5.5 GHz Wi-Fi 5G COEXISTENCE ACOUSTIC WAVE RESONATOR RF FILTER CIRCUIT
Abstract
An RF circuit device using modified lattice, lattice, and ladder circuit topologies. The devices can include four resonator devices and four shunt resonator devices. In the ladder topology, the resonator devices are connected in series from an input port to an output port while shunt resonator devices are coupled the nodes between the resonator devices. In the lattice topology, a top and a bottom serial configurations each includes a pair of resonator devices that are coupled to differential input and output ports. A pair of shunt resonators is cross-coupled between each pair of a top serial configuration resonator and a bottom serial configuration resonator. The modified lattice topology adds baluns or inductor devices between top and bottom nodes of the top and bottom serial configurations of the lattice configuration. These topologies may be applied using single crystal or polycrystalline bulk acoustic wave (BAW) resonators.
Claims
exact text as granted — not AI-modified1 - 16 . (canceled)
17 . A radio frequency (RF) circuit device comprising:
a differential input port; a top serial configuration comprising a first top node, a second top node, and a third top node; a first top resonator coupled between the first top node and the second top node; a second top resonator coupled between the second top node and the third top node; a bottom serial configuration comprising a first bottom node, a second bottom node, and a third bottom node; a first bottom resonator coupled between the first bottom node and the second bottom node; a second bottom resonator coupled between the second bottom node and the third bottom node; a first lattice configuration comprising a first shunt resonator cross-coupled with a second shunt resonator and coupled between the first top resonator of the top serial configuration and the first bottom resonator of the bottom serial configuration; a second lattice configuration comprising: a third shunt resonator cross-coupled with a fourth shunt resonator and coupled between the second top resonator of the top serial configuration and the second bottom resonator of the bottom serial configuration; a differential output port; and a circuit response between the differential input port and the differential output port and configured from the top serial configuration and the bottom serial configuration to achieve a transmission loss from a pass band having a characteristic frequency centered around 5.5025 gigahertz (GHz) and having a bandwidth from 5.170 GHz to 5.835 GHz such that the characteristic frequency centered around 5.5025 GHz is tuned from a lower frequency ranging from about 4.9 GHz to 5.4 GHz; wherein the top serial configuration and the bottom serial configuration are each coupled to both the differential input port and the differential output port; and wherein each of the first top resonator, the second top resonator, the first bottom resonator, and the second bottom resonator comprises: a support layer; a bottom electrode; a piezoelectric layer overlying the bottom electrode and the support layer; a mirror structure disposed in the support layer and underlying the bottom electrode, the mirror structure including: a first material layer having a low impedance; and a second material layer having a high impedance relative to the first material layer.

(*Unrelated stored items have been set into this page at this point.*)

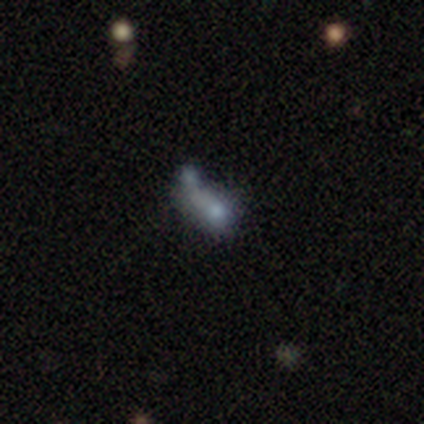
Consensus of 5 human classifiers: featured or disk 40% (tied), star or artifact 40% (tied), smooth 20%. Down the decision tree: edge-on disk — yes (50%, tied with no); edge-on bulge — none (100%); merging — none (67%).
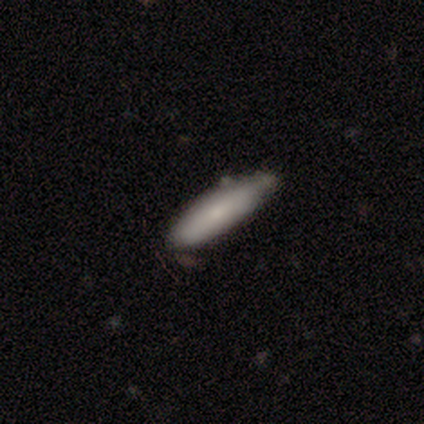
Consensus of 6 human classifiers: Smooth or featured? 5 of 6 (83%) said smooth. How rounded? 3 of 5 (60%) said in between. Merging? 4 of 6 (67%) said none.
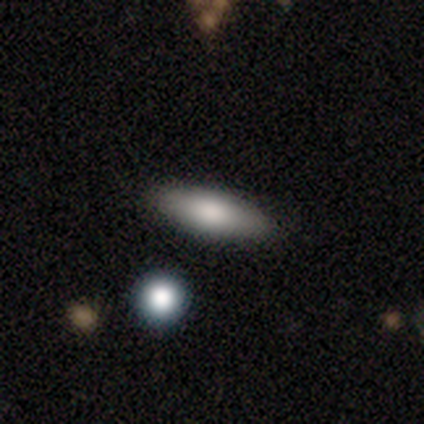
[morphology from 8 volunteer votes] Smooth or featured? smooth (75%)
How rounded? in between (83%)
Merging? none (100%)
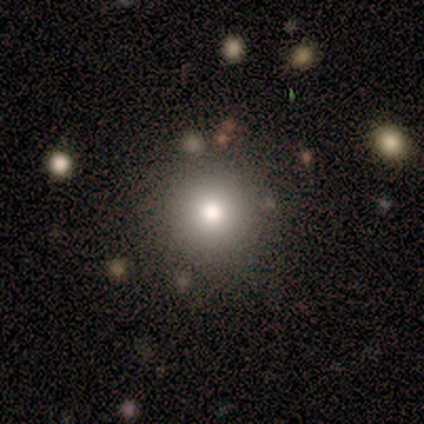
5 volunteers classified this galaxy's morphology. smooth_or_featured: smooth (p=0.80) [alt: featured or disk p=0.20]
how_rounded: round (p=1.00)
merging: none (p=0.80) [alt: minor disturbance p=0.20]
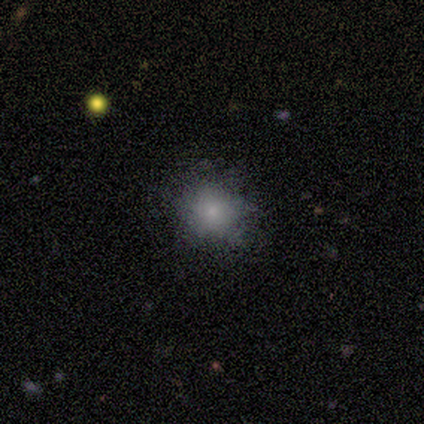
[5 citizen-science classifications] Smooth or featured? 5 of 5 (100%) said smooth. How rounded? 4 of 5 (80%) said round. Merging? 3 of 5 (60%) said none.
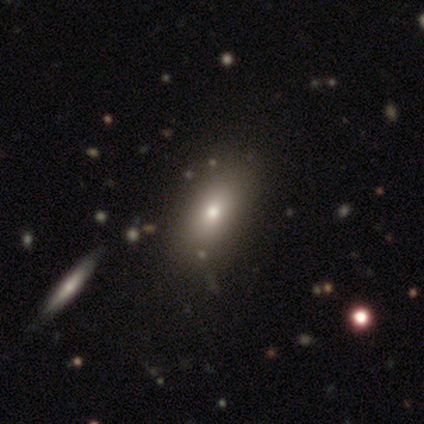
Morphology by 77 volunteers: Smooth or featured? 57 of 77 (74%) said smooth. How rounded? 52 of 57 (91%) said in between. Merging? 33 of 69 (48%) said none.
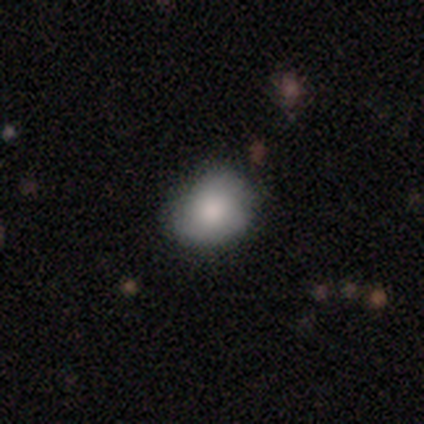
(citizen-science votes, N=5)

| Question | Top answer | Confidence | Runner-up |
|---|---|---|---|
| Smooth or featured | smooth | 80% | featured or disk (20%) |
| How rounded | round | 75% | in between (25%) |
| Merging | none | 100% | — |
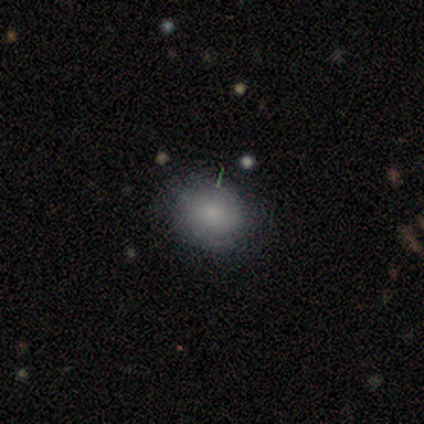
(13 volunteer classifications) Q: Smooth or featured?
A: smooth (100%)
Q: How rounded?
A: round (54%); runner-up: in between (46%)
Q: Merging?
A: none (100%)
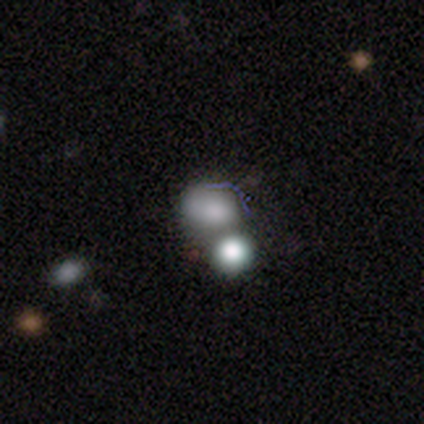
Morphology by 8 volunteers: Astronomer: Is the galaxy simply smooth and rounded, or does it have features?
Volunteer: smooth — 75%.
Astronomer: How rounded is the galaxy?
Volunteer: round — 67%.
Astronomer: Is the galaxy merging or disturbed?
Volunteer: merger — 43% (runner-up: none, 29%).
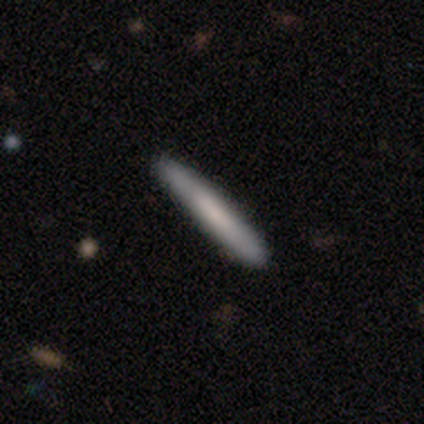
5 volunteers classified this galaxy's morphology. type=smooth (60%); roundness=cigar-shaped (100%); merging=none (100%).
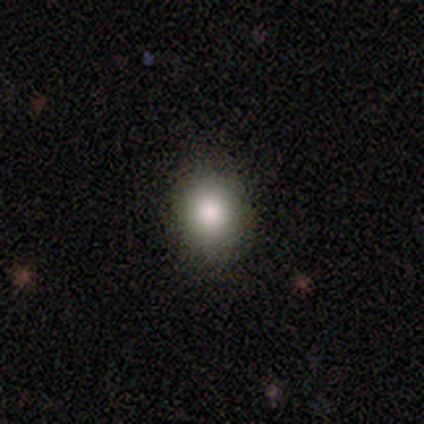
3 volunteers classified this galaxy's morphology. Volunteers were most divided on "smooth or featured": smooth: 67%, star or artifact: 33%, featured or disk: 0%. More confident: how rounded — round (100%); merging — none (100%).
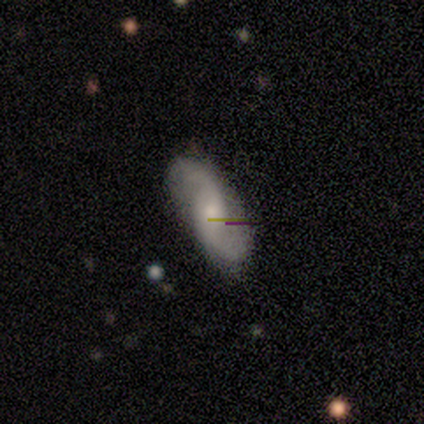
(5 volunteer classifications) A featured or disk galaxy (80%) with a weak bar (50%, tied with no), 2 (100%) loose (100%) spiral arms (100%) and a small central bulge (100%). Merging: none (60%).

18 . The RF circuit device of claim 17 , wherein the piezoelectric layer of each of the first top resonator, the second top resonator, the first bottom resonator, and the second bottom resonator comprises aluminum nitride.

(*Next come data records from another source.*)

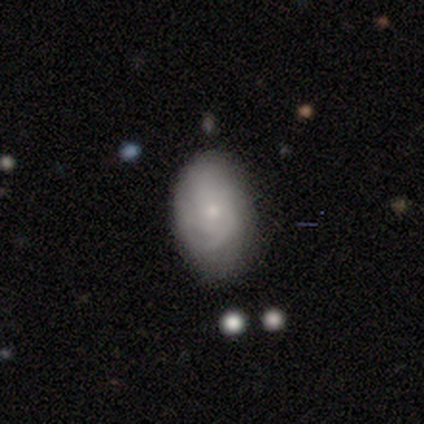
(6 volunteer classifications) Smooth or featured: smooth — 50% (tied with featured or disk — 50%)
How rounded: in between — 100%
Merging: none — 50% (minor disturbance — 33%)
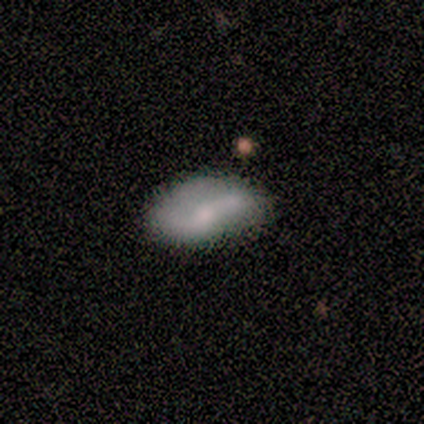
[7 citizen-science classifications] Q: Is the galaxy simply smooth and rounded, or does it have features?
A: featured or disk — 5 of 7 (71%).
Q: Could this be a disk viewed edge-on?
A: no — 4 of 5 (80%).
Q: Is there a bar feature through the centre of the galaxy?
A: no — 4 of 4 (100%).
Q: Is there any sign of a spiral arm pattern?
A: yes — 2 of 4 (50%, tied with no).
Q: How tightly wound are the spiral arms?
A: tight — 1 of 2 (50%, tied with loose).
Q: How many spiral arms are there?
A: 2 — 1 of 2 (50%, tied with can't tell).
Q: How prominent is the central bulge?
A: small — 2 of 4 (50%).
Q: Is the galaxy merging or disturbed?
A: none — 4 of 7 (57%).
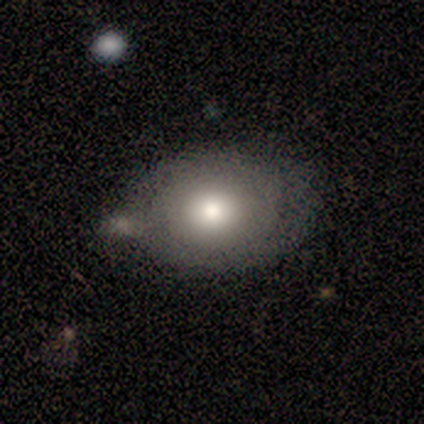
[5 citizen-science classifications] Q: Smooth or featured?
A: smooth (80%); runner-up: featured or disk (20%)
Q: How rounded?
A: round (50%); tied with: in between (50%)
Q: Merging?
A: none (60%); runner-up: merger (40%)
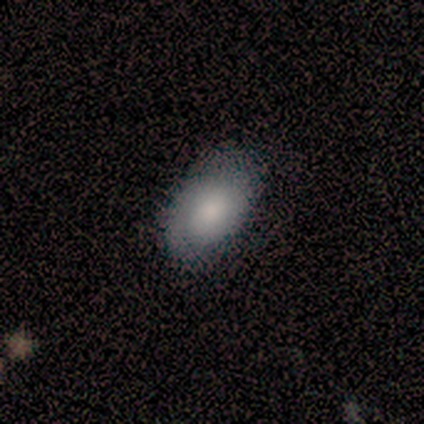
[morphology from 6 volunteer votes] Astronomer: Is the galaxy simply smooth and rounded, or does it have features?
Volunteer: smooth — 83%.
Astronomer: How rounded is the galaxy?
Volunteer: in between — 100%.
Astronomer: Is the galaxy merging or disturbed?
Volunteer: none — 67%.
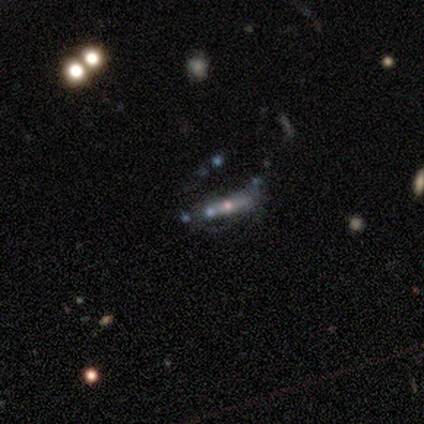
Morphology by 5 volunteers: smooth 60%, featured or disk 20%, star or artifact 20%. Down the decision tree: how rounded — cigar-shaped (67%); merging — none (75%).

19 . The RF circuit device of claim 18 , wherein the piezoelectric layer of each of the first top resonator, the second top resonator, the first bottom resonator, and the second bottom resonator further comprises boron.

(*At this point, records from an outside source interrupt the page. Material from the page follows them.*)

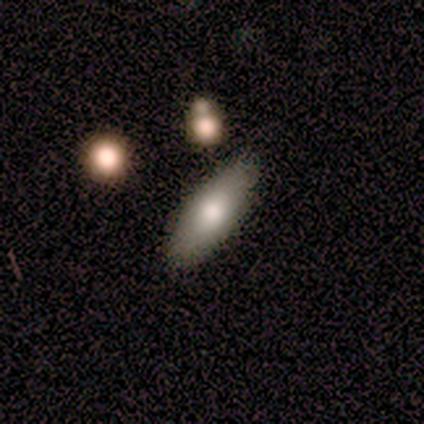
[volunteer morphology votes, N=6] Smooth or featured? 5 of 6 (83%) said smooth. How rounded? 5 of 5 (100%) said in between. Merging? 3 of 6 (50%, tied with minor disturbance) said none.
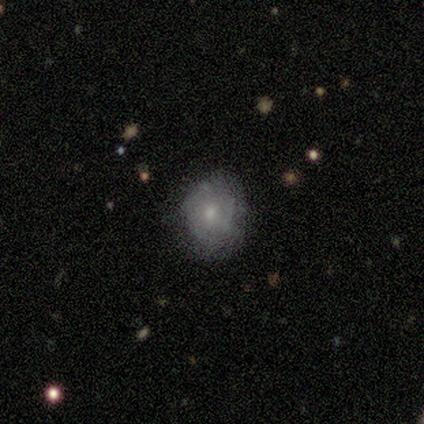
smooth 60%, featured or disk 40%, star or artifact 0%. Down the decision tree: how rounded — round (100%); merging — none (100%).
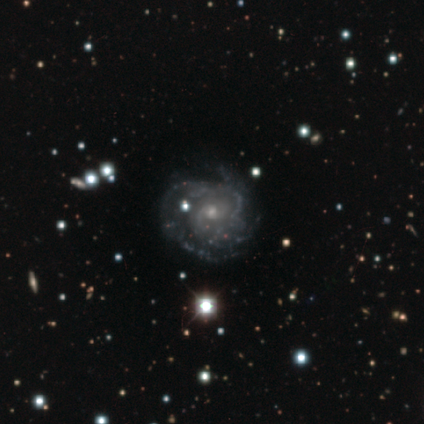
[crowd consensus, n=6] smooth_or_featured: featured or disk (p=1.00)
disk_edge_on: no (p=1.00)
bar: no (p=0.67) [alt: weak p=0.33]
has_spiral_arms: yes (p=0.83) [alt: no p=0.17]
spiral_winding: tight (p=0.60) [alt: medium p=0.40]
spiral_arm_count: can't tell (p=0.80) [alt: 3 p=0.20]
bulge_size: small (p=0.67) [alt: moderate p=0.33]
merging: none (p=0.50) [alt: minor disturbance p=0.33]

20 . The RF circuit device of claim 18 , wherein the piezoelectric layer of each of the first top resonator, the second top resonator, the first bottom resonator, and the second bottom resonator further comprises magnesium and hafnium.
21 . The RF circuit device of claim 17 , wherein the piezoelectric layer of each of the first top resonator, the second top resonator, the first bottom resonator, and the second bottom resonator comprises aluminum scandium nitride.
22 . The RF circuit device of claim 21 , wherein the piezoelectric layer of each of the first top resonator, the second top resonator, the first bottom resonator, and the second bottom resonator further comprises boron.
23 . The RF circuit device of claim 17 , wherein the pass band is characterized by a band edge on each side of the pass-band having an amplitude difference ranging from 10 dB to 60 dB.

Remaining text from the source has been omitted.